Viele Menschen tun sich schwer mit dem Bild, das von Jesus im heutigen Evangelium (Johannes 2,13-25) gezeichnet wird: Nicht von einem liebevollen, freundlichen, friedlichen, den Menschen zugewandten Jesus wird erzählt, sondern von einem, der mit einer Peitsche, die er aus einem Strick macht, die Opfer­tiere aus dem Tempel hinaus- treibt. Er stößt Tische der Händ­ler um und schüttet die Münzen der Geldwechsler aus. Warum?

EVANGELIUM nach Johannes 2,13-25

Das Paschafest der Juden war nahe und Jesus zog nach Jerusalem hinauf. Im Tempel fand er die Verkäufer von Rin­dern, Schafen und Tauben und die Geld­wechsler, die dort saßen. Er machte eine Geißel aus Stricken und trieb sie alle aus dem Tempel hinaus samt den Schafen und Rindern; das Geld der Wechsler schüttete er aus, ihre Tische stieß er um und zu den Taubenhändlern sagte er: Schafft das hier weg, macht das Haus meines Vaters nicht zu einer Markthalle!
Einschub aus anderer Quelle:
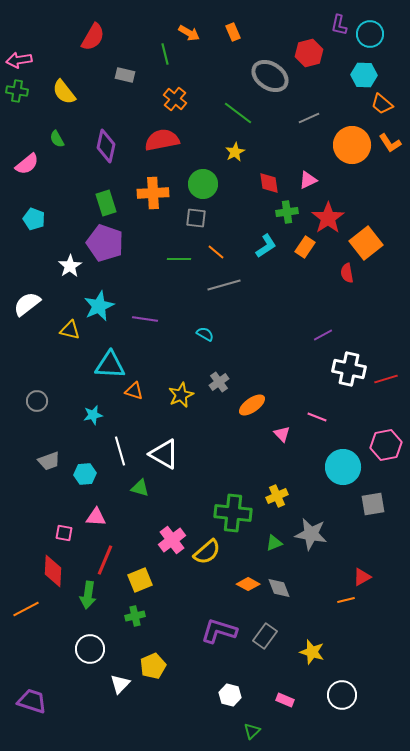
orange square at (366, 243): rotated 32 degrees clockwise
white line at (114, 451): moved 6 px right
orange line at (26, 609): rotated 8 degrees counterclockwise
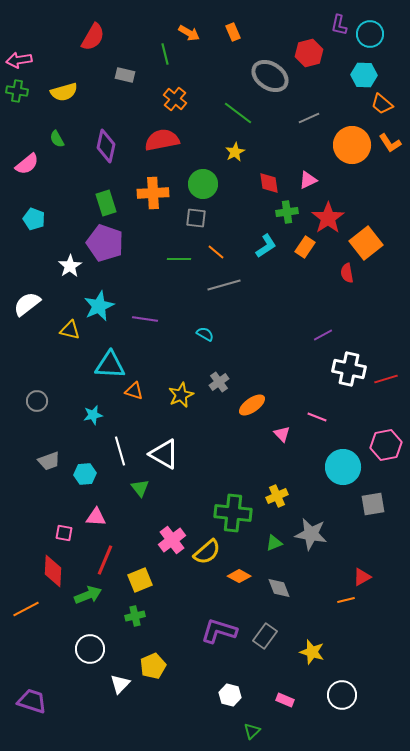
yellow semicircle at (64, 92): rotated 68 degrees counterclockwise
green triangle at (140, 488): rotated 36 degrees clockwise
orange diamond at (248, 584): moved 9 px left, 8 px up
green arrow at (88, 595): rotated 120 degrees counterclockwise
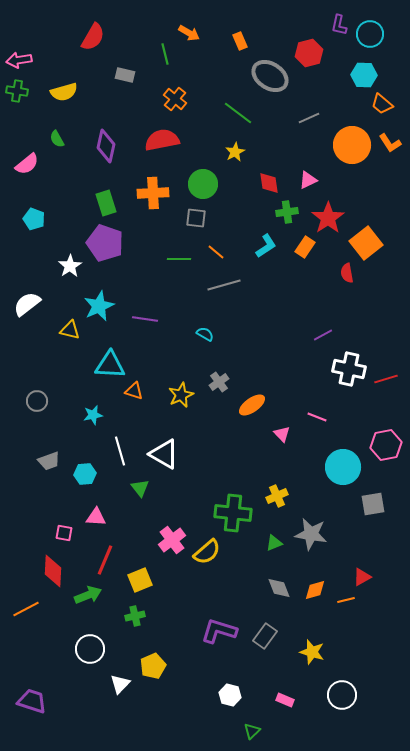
orange rectangle at (233, 32): moved 7 px right, 9 px down
orange diamond at (239, 576): moved 76 px right, 14 px down; rotated 45 degrees counterclockwise
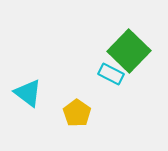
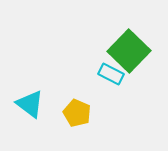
cyan triangle: moved 2 px right, 11 px down
yellow pentagon: rotated 12 degrees counterclockwise
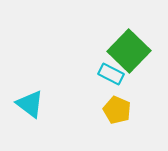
yellow pentagon: moved 40 px right, 3 px up
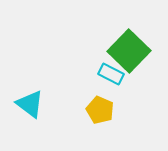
yellow pentagon: moved 17 px left
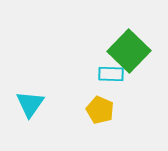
cyan rectangle: rotated 25 degrees counterclockwise
cyan triangle: rotated 28 degrees clockwise
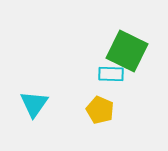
green square: moved 2 px left; rotated 18 degrees counterclockwise
cyan triangle: moved 4 px right
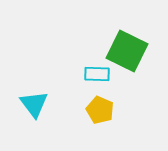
cyan rectangle: moved 14 px left
cyan triangle: rotated 12 degrees counterclockwise
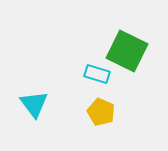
cyan rectangle: rotated 15 degrees clockwise
yellow pentagon: moved 1 px right, 2 px down
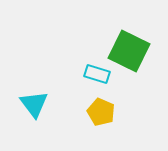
green square: moved 2 px right
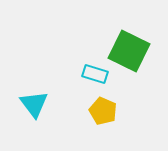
cyan rectangle: moved 2 px left
yellow pentagon: moved 2 px right, 1 px up
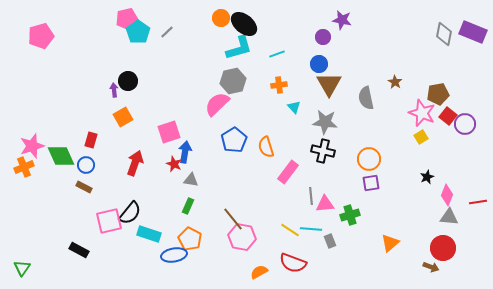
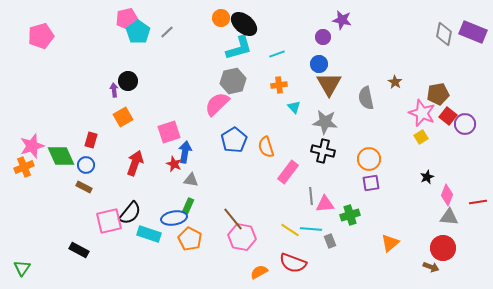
blue ellipse at (174, 255): moved 37 px up
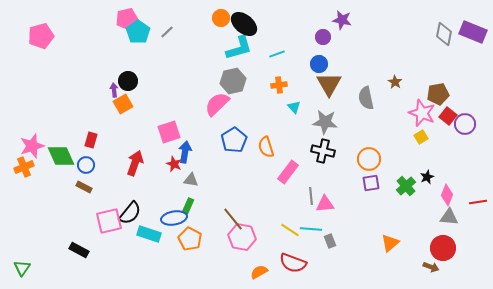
orange square at (123, 117): moved 13 px up
green cross at (350, 215): moved 56 px right, 29 px up; rotated 24 degrees counterclockwise
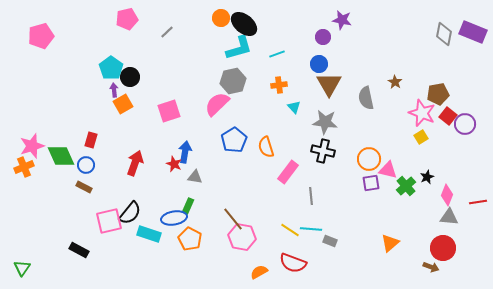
cyan pentagon at (138, 32): moved 27 px left, 36 px down
black circle at (128, 81): moved 2 px right, 4 px up
pink square at (169, 132): moved 21 px up
gray triangle at (191, 180): moved 4 px right, 3 px up
pink triangle at (325, 204): moved 63 px right, 34 px up; rotated 18 degrees clockwise
gray rectangle at (330, 241): rotated 48 degrees counterclockwise
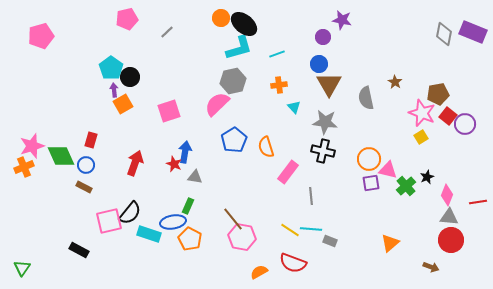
blue ellipse at (174, 218): moved 1 px left, 4 px down
red circle at (443, 248): moved 8 px right, 8 px up
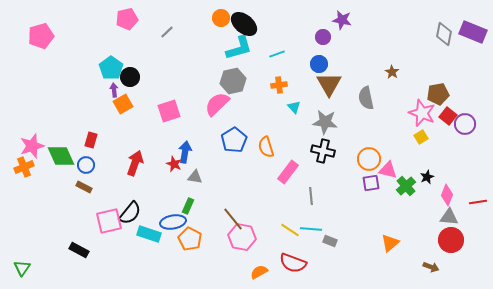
brown star at (395, 82): moved 3 px left, 10 px up
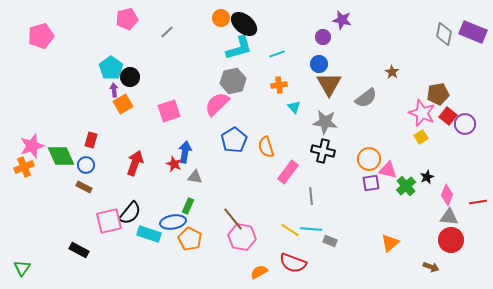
gray semicircle at (366, 98): rotated 115 degrees counterclockwise
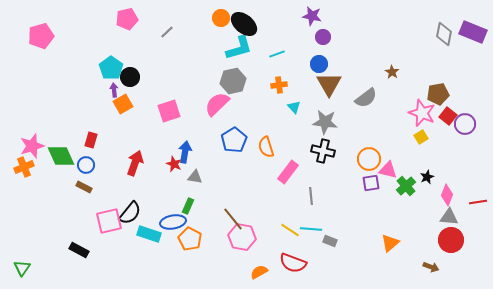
purple star at (342, 20): moved 30 px left, 4 px up
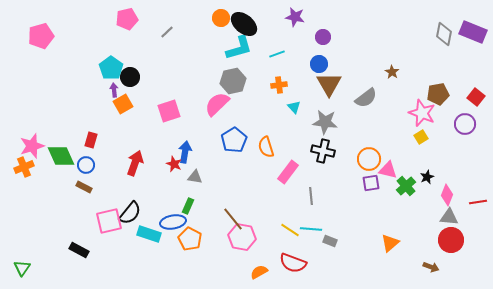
purple star at (312, 16): moved 17 px left, 1 px down
red square at (448, 116): moved 28 px right, 19 px up
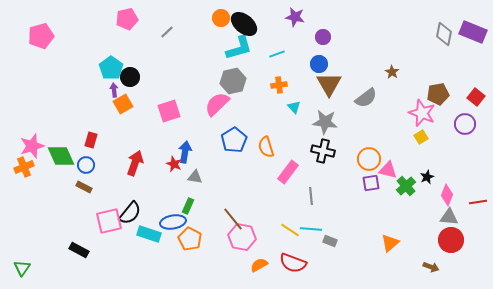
orange semicircle at (259, 272): moved 7 px up
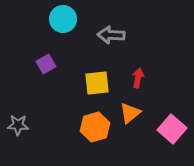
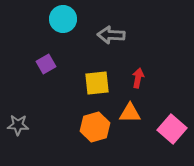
orange triangle: rotated 40 degrees clockwise
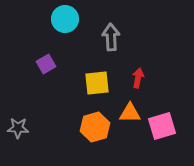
cyan circle: moved 2 px right
gray arrow: moved 2 px down; rotated 84 degrees clockwise
gray star: moved 3 px down
pink square: moved 10 px left, 3 px up; rotated 32 degrees clockwise
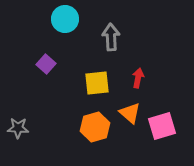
purple square: rotated 18 degrees counterclockwise
orange triangle: rotated 40 degrees clockwise
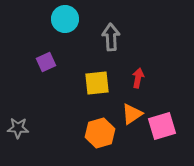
purple square: moved 2 px up; rotated 24 degrees clockwise
orange triangle: moved 2 px right, 1 px down; rotated 45 degrees clockwise
orange hexagon: moved 5 px right, 6 px down
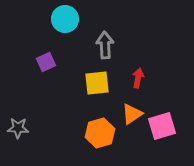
gray arrow: moved 6 px left, 8 px down
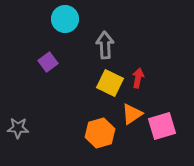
purple square: moved 2 px right; rotated 12 degrees counterclockwise
yellow square: moved 13 px right; rotated 32 degrees clockwise
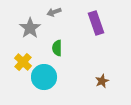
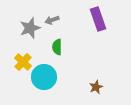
gray arrow: moved 2 px left, 8 px down
purple rectangle: moved 2 px right, 4 px up
gray star: rotated 15 degrees clockwise
green semicircle: moved 1 px up
brown star: moved 6 px left, 6 px down
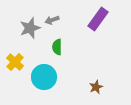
purple rectangle: rotated 55 degrees clockwise
yellow cross: moved 8 px left
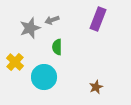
purple rectangle: rotated 15 degrees counterclockwise
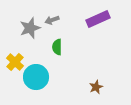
purple rectangle: rotated 45 degrees clockwise
cyan circle: moved 8 px left
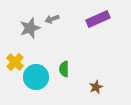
gray arrow: moved 1 px up
green semicircle: moved 7 px right, 22 px down
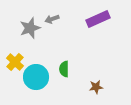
brown star: rotated 16 degrees clockwise
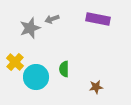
purple rectangle: rotated 35 degrees clockwise
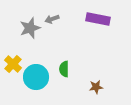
yellow cross: moved 2 px left, 2 px down
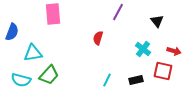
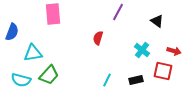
black triangle: rotated 16 degrees counterclockwise
cyan cross: moved 1 px left, 1 px down
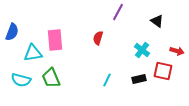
pink rectangle: moved 2 px right, 26 px down
red arrow: moved 3 px right
green trapezoid: moved 2 px right, 3 px down; rotated 115 degrees clockwise
black rectangle: moved 3 px right, 1 px up
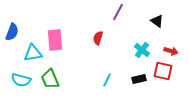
red arrow: moved 6 px left
green trapezoid: moved 1 px left, 1 px down
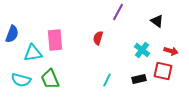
blue semicircle: moved 2 px down
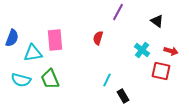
blue semicircle: moved 4 px down
red square: moved 2 px left
black rectangle: moved 16 px left, 17 px down; rotated 72 degrees clockwise
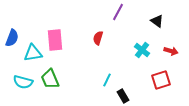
red square: moved 9 px down; rotated 30 degrees counterclockwise
cyan semicircle: moved 2 px right, 2 px down
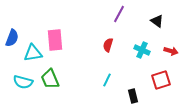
purple line: moved 1 px right, 2 px down
red semicircle: moved 10 px right, 7 px down
cyan cross: rotated 14 degrees counterclockwise
black rectangle: moved 10 px right; rotated 16 degrees clockwise
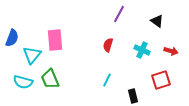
cyan triangle: moved 1 px left, 2 px down; rotated 42 degrees counterclockwise
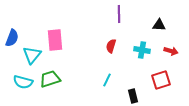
purple line: rotated 30 degrees counterclockwise
black triangle: moved 2 px right, 4 px down; rotated 32 degrees counterclockwise
red semicircle: moved 3 px right, 1 px down
cyan cross: rotated 14 degrees counterclockwise
green trapezoid: rotated 95 degrees clockwise
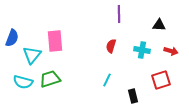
pink rectangle: moved 1 px down
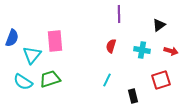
black triangle: rotated 40 degrees counterclockwise
cyan semicircle: rotated 18 degrees clockwise
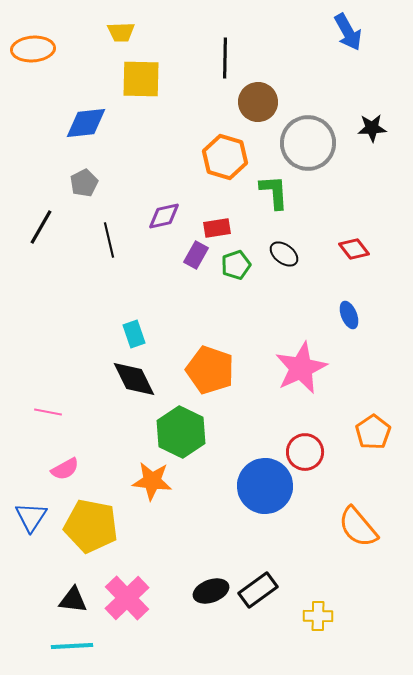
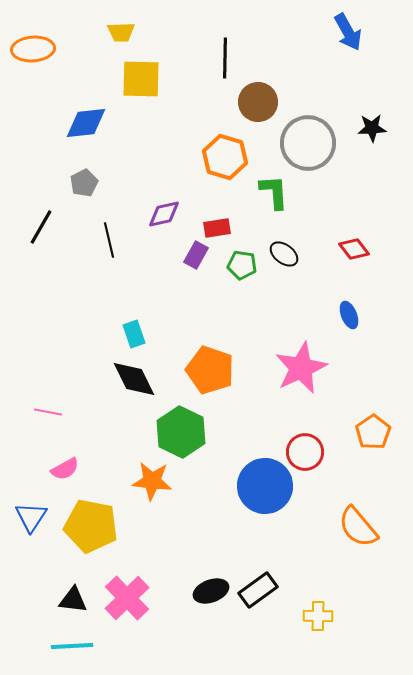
purple diamond at (164, 216): moved 2 px up
green pentagon at (236, 265): moved 6 px right; rotated 28 degrees clockwise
Seine Jünger erinnerten sich, dass geschrieben steht: Der Eifer für dein Haus wird mich verzehren. Da ergriffen die Juden das Wort und sagten zu ihm: Welches Zeichen lässt du uns sehen, dass du dies tun darfst? Jesus antwortete ihnen: Reißt diesen Tempel nieder und in drei Tagen werde ich ihn wieder aufrich­ten. Da sagten die Juden: Sechsundvierzig Jahre wurde an diesem Tempel gebaut und du willst ihn in drei Tagen wieder aufrichten? Er aber meinte den Tempel seines Leibes.

Als er von den Toten auferweckt war, erinnerten sich seine Jünger, dass er dies gesagt hatte, und sie glaubten der Schrift und dem Wort, das Jesus gesprochen hatte. Während er zum Paschafest in Jerusalem war, kamen viele zum Glauben  an seinen Namen, da sie die Zeichen sahen, die er tat. Jesus selbst aber ver­traute sich ihnen nicht an, denn er kannte sie alle und brauchte von keinem ein Zeugnis über den Menschen; denn er wusste, was im Menschen war.

Jesus Christus – der „neue Tempel“

Viele Menschen tun sich schwer mit dem Bild, das von Jesus im heutigen Evangelium gezeichnet wird: Nicht von einem liebevollen, freundlichen, friedlichen, den Menschen zugewandten Jesus wird erzählt, sondern von einem, der mit einer Peitsche, die er aus einem Strick macht, die Opfer­tiere aus dem Tempel hinaus- treibt. Er stößt Tische der Händ­ler um und schüttet die Münzen der Geldwechsler aus. Warum?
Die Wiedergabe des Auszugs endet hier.